TASK INSTRUCTIONS =>
Please copy the entries below word for word, from the line that holds "pose: elev=100.4 azim=72.6" through the end of the entries, both ends included.

Dataset items:
========

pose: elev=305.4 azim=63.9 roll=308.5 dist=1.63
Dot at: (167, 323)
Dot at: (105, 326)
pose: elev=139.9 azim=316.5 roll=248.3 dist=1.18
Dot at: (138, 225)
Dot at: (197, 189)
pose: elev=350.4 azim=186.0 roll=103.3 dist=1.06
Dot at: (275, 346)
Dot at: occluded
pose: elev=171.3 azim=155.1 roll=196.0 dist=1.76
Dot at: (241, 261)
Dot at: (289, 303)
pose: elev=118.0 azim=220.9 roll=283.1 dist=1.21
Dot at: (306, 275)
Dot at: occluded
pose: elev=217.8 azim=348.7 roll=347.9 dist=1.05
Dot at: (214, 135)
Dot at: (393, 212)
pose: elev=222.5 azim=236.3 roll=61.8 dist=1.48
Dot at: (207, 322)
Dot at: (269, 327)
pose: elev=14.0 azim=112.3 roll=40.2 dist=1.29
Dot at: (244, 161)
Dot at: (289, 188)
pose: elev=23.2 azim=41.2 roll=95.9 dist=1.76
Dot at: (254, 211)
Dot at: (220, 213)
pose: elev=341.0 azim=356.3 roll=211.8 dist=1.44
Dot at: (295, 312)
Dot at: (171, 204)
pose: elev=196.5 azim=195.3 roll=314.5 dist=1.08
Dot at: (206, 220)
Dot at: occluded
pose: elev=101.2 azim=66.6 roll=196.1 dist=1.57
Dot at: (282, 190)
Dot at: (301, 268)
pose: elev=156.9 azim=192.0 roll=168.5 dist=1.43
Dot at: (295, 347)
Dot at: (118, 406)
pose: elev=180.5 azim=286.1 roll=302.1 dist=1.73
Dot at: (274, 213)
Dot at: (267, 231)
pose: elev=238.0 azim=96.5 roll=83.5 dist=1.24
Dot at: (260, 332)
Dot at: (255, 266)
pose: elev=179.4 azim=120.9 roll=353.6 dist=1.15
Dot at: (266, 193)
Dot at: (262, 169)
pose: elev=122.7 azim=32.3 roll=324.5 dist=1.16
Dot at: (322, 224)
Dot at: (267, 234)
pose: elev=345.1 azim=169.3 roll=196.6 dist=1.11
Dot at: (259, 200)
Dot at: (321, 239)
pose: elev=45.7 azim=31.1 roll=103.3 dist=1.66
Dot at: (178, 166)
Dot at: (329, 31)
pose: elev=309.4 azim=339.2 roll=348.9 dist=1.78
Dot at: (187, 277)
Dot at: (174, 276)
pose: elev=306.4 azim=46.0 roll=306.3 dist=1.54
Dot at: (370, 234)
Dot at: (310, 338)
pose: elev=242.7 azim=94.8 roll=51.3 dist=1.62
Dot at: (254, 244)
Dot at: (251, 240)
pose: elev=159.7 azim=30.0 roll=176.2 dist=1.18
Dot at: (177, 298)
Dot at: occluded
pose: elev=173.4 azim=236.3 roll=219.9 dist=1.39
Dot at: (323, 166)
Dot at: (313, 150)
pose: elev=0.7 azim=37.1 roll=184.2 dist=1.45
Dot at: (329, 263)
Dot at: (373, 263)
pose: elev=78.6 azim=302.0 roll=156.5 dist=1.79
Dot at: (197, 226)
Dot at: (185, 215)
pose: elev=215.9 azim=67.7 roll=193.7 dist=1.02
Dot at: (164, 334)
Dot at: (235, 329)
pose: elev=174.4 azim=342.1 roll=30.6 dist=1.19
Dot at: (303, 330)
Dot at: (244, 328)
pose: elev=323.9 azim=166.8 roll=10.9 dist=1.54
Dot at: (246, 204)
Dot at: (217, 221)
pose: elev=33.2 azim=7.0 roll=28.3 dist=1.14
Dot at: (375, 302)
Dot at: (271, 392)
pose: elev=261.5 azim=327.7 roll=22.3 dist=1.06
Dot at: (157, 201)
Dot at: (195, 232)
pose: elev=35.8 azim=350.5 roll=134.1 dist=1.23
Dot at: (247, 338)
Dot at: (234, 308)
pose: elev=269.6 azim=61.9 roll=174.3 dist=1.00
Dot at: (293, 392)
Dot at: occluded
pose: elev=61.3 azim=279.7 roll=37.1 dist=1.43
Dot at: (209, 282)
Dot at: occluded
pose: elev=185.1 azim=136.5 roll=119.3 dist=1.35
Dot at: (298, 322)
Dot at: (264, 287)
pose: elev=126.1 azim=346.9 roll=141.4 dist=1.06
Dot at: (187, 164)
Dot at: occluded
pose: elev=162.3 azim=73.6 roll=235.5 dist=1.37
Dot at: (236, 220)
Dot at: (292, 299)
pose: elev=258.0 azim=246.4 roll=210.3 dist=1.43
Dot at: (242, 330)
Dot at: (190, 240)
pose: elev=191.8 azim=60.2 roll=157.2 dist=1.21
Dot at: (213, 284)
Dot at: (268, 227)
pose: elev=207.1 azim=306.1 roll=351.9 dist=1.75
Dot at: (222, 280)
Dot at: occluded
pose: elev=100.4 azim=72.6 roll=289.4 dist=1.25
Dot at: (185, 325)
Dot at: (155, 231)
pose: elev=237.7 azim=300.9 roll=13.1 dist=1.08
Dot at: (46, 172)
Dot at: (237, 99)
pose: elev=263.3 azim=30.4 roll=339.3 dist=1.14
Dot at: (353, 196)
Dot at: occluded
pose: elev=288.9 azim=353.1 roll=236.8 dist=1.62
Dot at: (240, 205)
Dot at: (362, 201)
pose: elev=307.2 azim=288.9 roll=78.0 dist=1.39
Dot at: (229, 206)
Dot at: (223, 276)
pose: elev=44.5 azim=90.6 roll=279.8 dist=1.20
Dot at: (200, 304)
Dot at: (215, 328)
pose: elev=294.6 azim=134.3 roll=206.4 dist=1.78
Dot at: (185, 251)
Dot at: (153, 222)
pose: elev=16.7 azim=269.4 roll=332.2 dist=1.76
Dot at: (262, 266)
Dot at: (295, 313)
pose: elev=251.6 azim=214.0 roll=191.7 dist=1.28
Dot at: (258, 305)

========

ANSWER TO THIS PROBLEM =>
pose: elev=100.4 azim=72.6 roll=289.4 dist=1.25
Dot at: (185, 325)
Dot at: (155, 231)
pose: elev=237.7 azim=300.9 roll=13.1 dist=1.08
Dot at: (46, 172)
Dot at: (237, 99)
pose: elev=263.3 azim=30.4 roll=339.3 dist=1.14
Dot at: (353, 196)
Dot at: occluded
pose: elev=288.9 azim=353.1 roll=236.8 dist=1.62
Dot at: (240, 205)
Dot at: (362, 201)
pose: elev=307.2 azim=288.9 roll=78.0 dist=1.39
Dot at: (229, 206)
Dot at: (223, 276)
pose: elev=44.5 azim=90.6 roll=279.8 dist=1.20
Dot at: (200, 304)
Dot at: (215, 328)
pose: elev=294.6 azim=134.3 roll=206.4 dist=1.78
Dot at: (185, 251)
Dot at: (153, 222)
pose: elev=16.7 azim=269.4 roll=332.2 dist=1.76
Dot at: (262, 266)
Dot at: (295, 313)
pose: elev=251.6 azim=214.0 roll=191.7 dist=1.28
Dot at: (258, 305)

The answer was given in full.